When I was a student and sharing a flat with three friends, where cooking was concerned we had the typical student repertoire of the era, comprising 1001 things to do with mince. But believe it or not, one of our staples was also chicken fricassée. I’m afraid I can’t remember the recipe in detail but it wasn’t like the dish I made for Sunday lunch today. Our student recipe involved sautéeing pieces of chicken and mushrooms and then adding a little flour, stock and milk (and possibly some cream) to make a white sauce. We used to serve it with rice.
The origin of the term “fricassée” is French, possibly from “frire” (to fry) and “casser” (to break in pieces), which might explain why all the fricassée recipes I found in a quick Google search this afternoon used chicken pieces rather than a whole bird. The one I made for lunch today, based on this recipe by Michel Roux which I read in the Times during the week, is the only one I’ve seen which involves roasting a whole chicken. (Apologies if you’re not a Times subscriber and the article is behind the paywall.)
Anyway, we really enjoyed it; the tarragon sauce is delicious. Sometimes it’s good to return to a simple classic. We don’t need always to be finding the next fashionable thing to cook.
I made changes to the Roux recipe; very brave of me, I thought, considering his chef’s credentials and renown, but I honestly didn’t think we needed quite that much cream and also, when you have a roasting oven as hot as the Aga’s, why would you need to brown the chicken before putting it in the oven?
- 1 whole chicken (mine weighed 2kg)
- 3 shallots
- Tarragon vinegar (I didn’t have any so used good quality white wine vinegar)
- About 100ml white wine
- About 100ml chicken stock
- About 150ml double cream
- Handful of tarragon leaves (adjust amount according to your preference)
- Place the chicken in a roasting tin, spread butter all over it and season.
- Roast in the roasting oven for about 1 hour and 20 minutes, basting a couple of times during cooking. I placed mine on the rack on the third set of rungs for the first 20 minutes, then moved the rack to the bottom of the oven with the tin on the fourth set of rungs. The cooking time will obviously depend on the weight of your chicken.

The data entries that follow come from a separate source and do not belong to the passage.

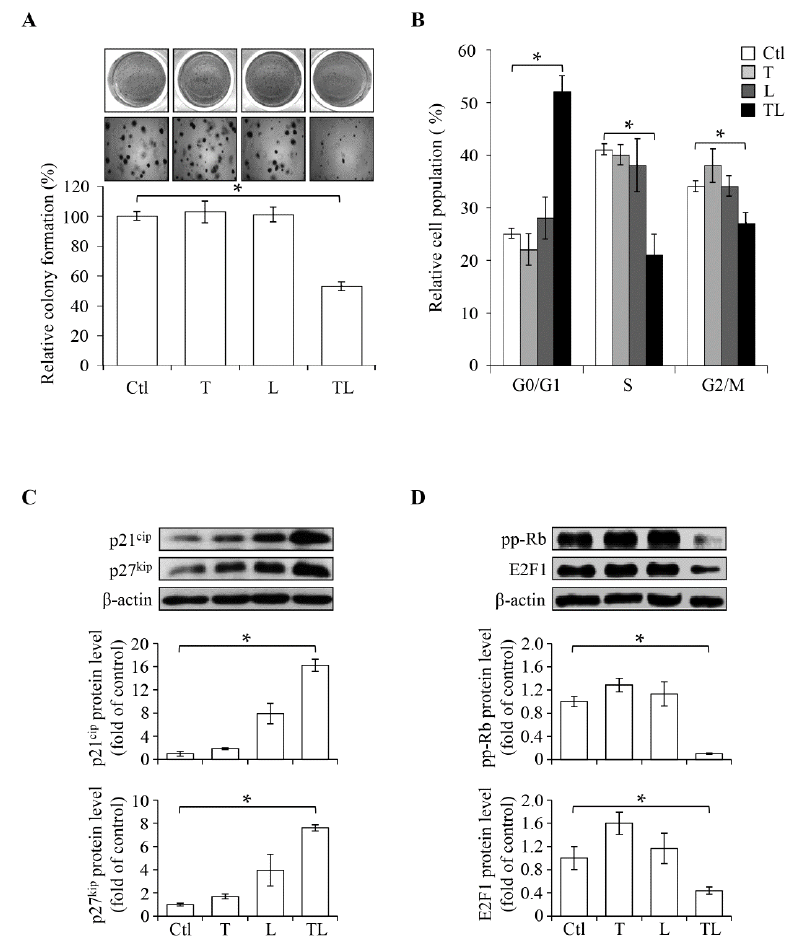
Figure 3. Combination treatment of troglitazone and lovastatin inhibits cell cycle progression. ( A ) Combination treatment of troglitazone (T) and lovastatin (L) restrained the anchorage-independent growth of SW1736 cells in semi-solid agar. Cells were treated with the indicated drugs for 14 days and then the relative cell colony formation was assayed. Cell colonies were fixed and then stained by crystal violet (magnification × 40). ( B ) The combination treatment increased the relative ratio of cell populations accumulating at the G0/G1 phase. Cells were treated with the indicated drugs for 24 h and then the DNA content was analyzed by flow-cytometry. ( C , D ) Combination treatment induced the protein expression levels of p21 cip and p27 kip ( C ) and inhibited the hyperphosphorylated (pp)-Rb and E2F1 ( D ). Upper panels: immunoblotting images. Lower panels: quantification of immunoblotting. Cells were treated with the indicated drugs for 24 h and analyzed by immunoblotting. Values represent the means ± S.E.M. ( n = 3). * p < 0.05. Ctl: control; L: lovastatin; (2 µ M) T: troglitazone (10 µ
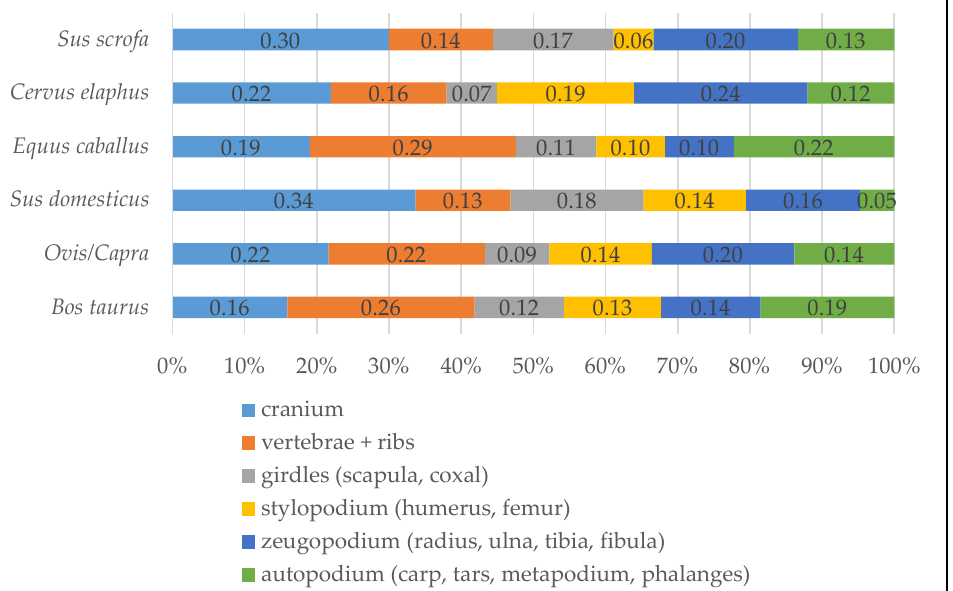
Figure 10. Halmyris, Romania, 2014, extramuros area (4th–6th centuries AD). Skeletal frequency in mammal species from extramuros sample.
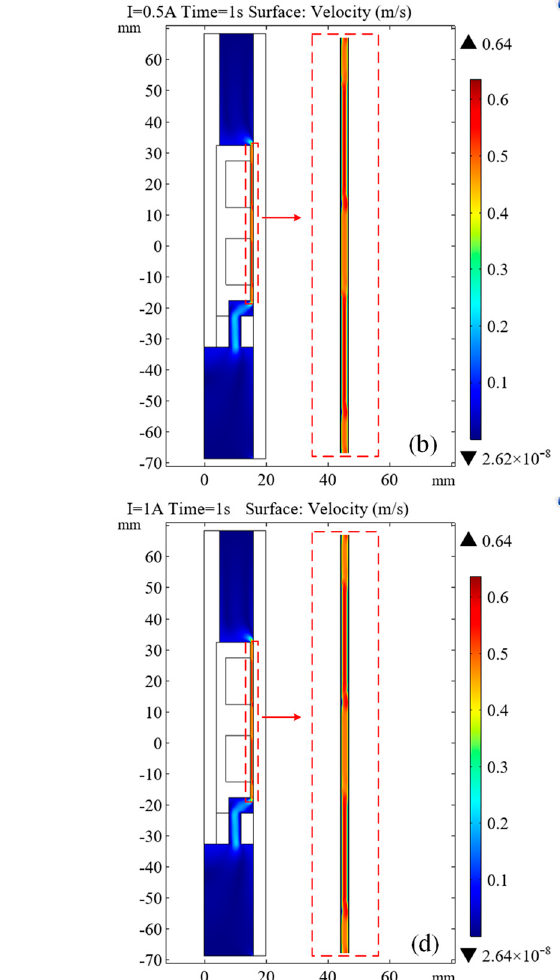
Figure 8. Velocity distribution for: ( a ) I = 0.25 A; ( b ) I = 0.5 A; ( c ) I = 0.75 A; and ( d ) I = 1 A.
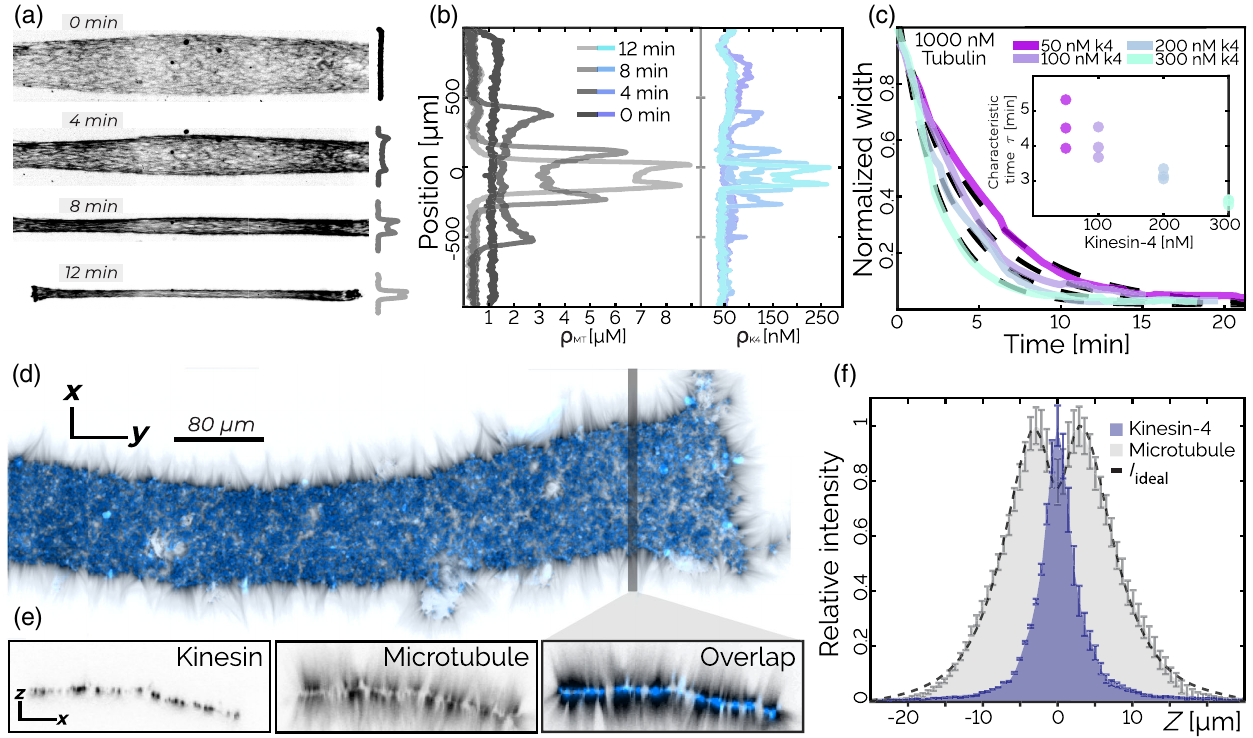
FIG. 2. Contracting gel: Globally contracting networks generate bilayer structures. (a) Kinesin-4-driven global contraction of labeled microtubules. (b) Microtubule and kinesin concentration as a function of the position along the chamber short axis reveals nonuniform density growth, with peaks at the sample edges. (c) The normalized width W n ð t Þ of a contracting network decays over time. Dashed lines are fits of Eq. (1). Inset: Contraction timescale τ decreases with kinesin concentration. Error bars indicate the standard error ( n ¼ 3 ). (d) The final structure of the contracted bilayer consists of a kinesin 2D sheet (blue) with microtubules (black) anchored to the surface and pointing along its normal. (e) x - z resliced at the shaded line. (f) Fluorescence intensity profile along the surface normal. The predicted microtubule fluorescence I (dotted black line) agrees with the measured fluorescence. Bars indicate the standard error over ideal 20 sections of 3 μ m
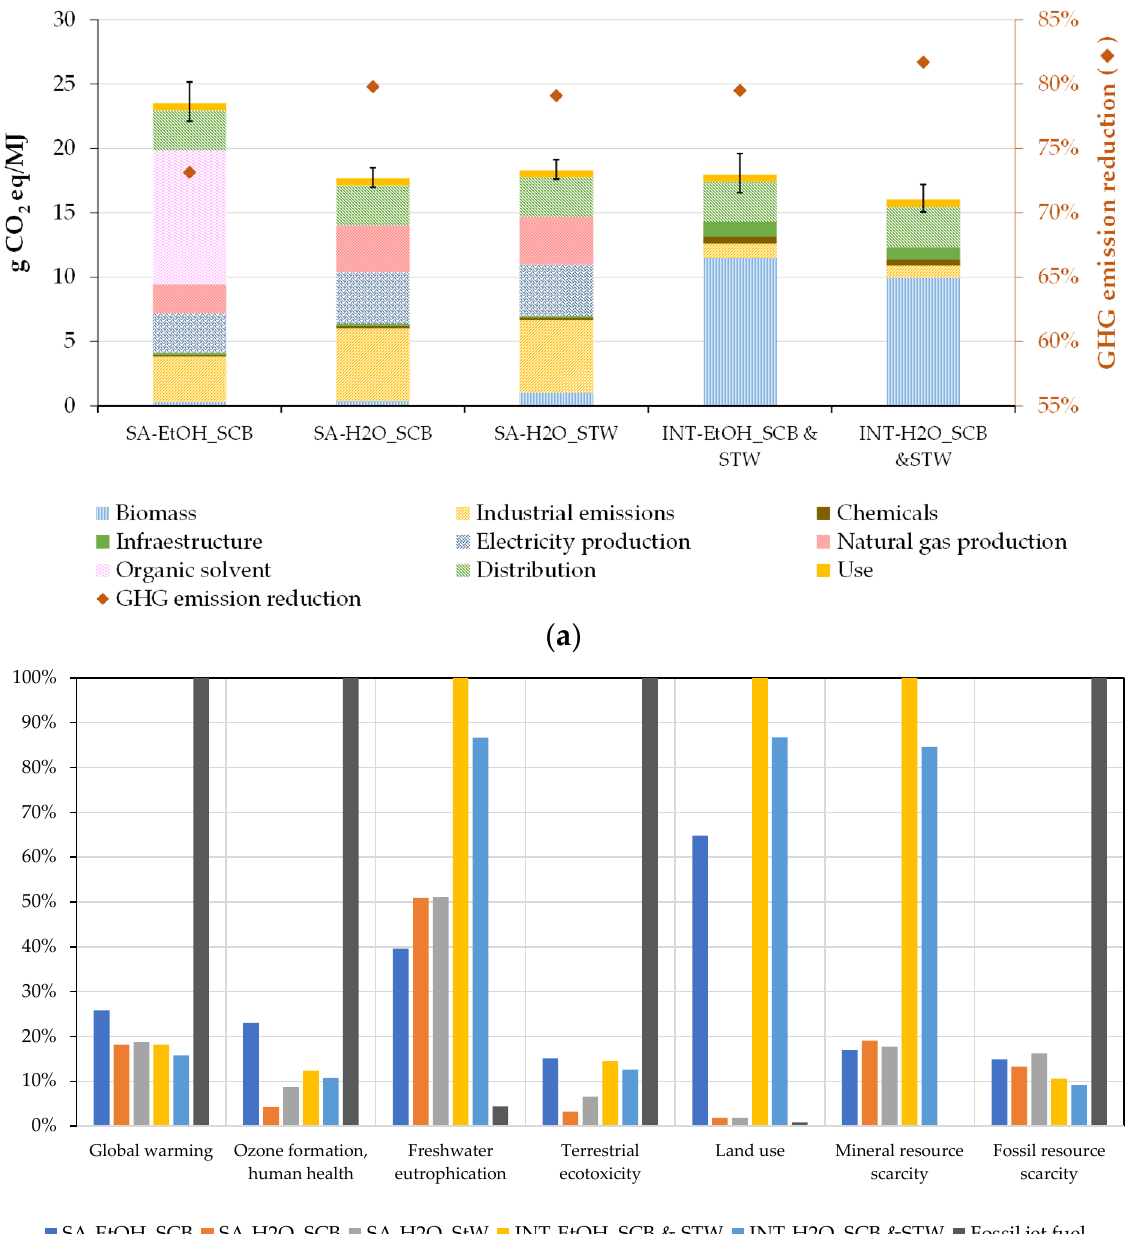
Figure 4. Environmental results of standard aviation fuel in the evaluated scenarios: ( a ) breakdown of GHG emissions, ( b ) selected impact categories.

- Remove the chicken, place on a dish and leave to rest (perhaps on the warming plate of your Aga)
- Pour off most of the fat, add a knob of butter and sweat the shallots gently for about 5 minutes. Add 1tbsp vinegar and the white wine and let it bubble up for a few minutes. At this stage I poured everything into a small saucepan: easier than continuing in the roasting tin.
- Add the chicken stock and boil until reduced a little. Add the cream and repeat. Check for seasoning. Add the tarragon leaves at the last minute. Pour into a jug for serving. We ate our fricassée with new potatoes, broccoli and carrots.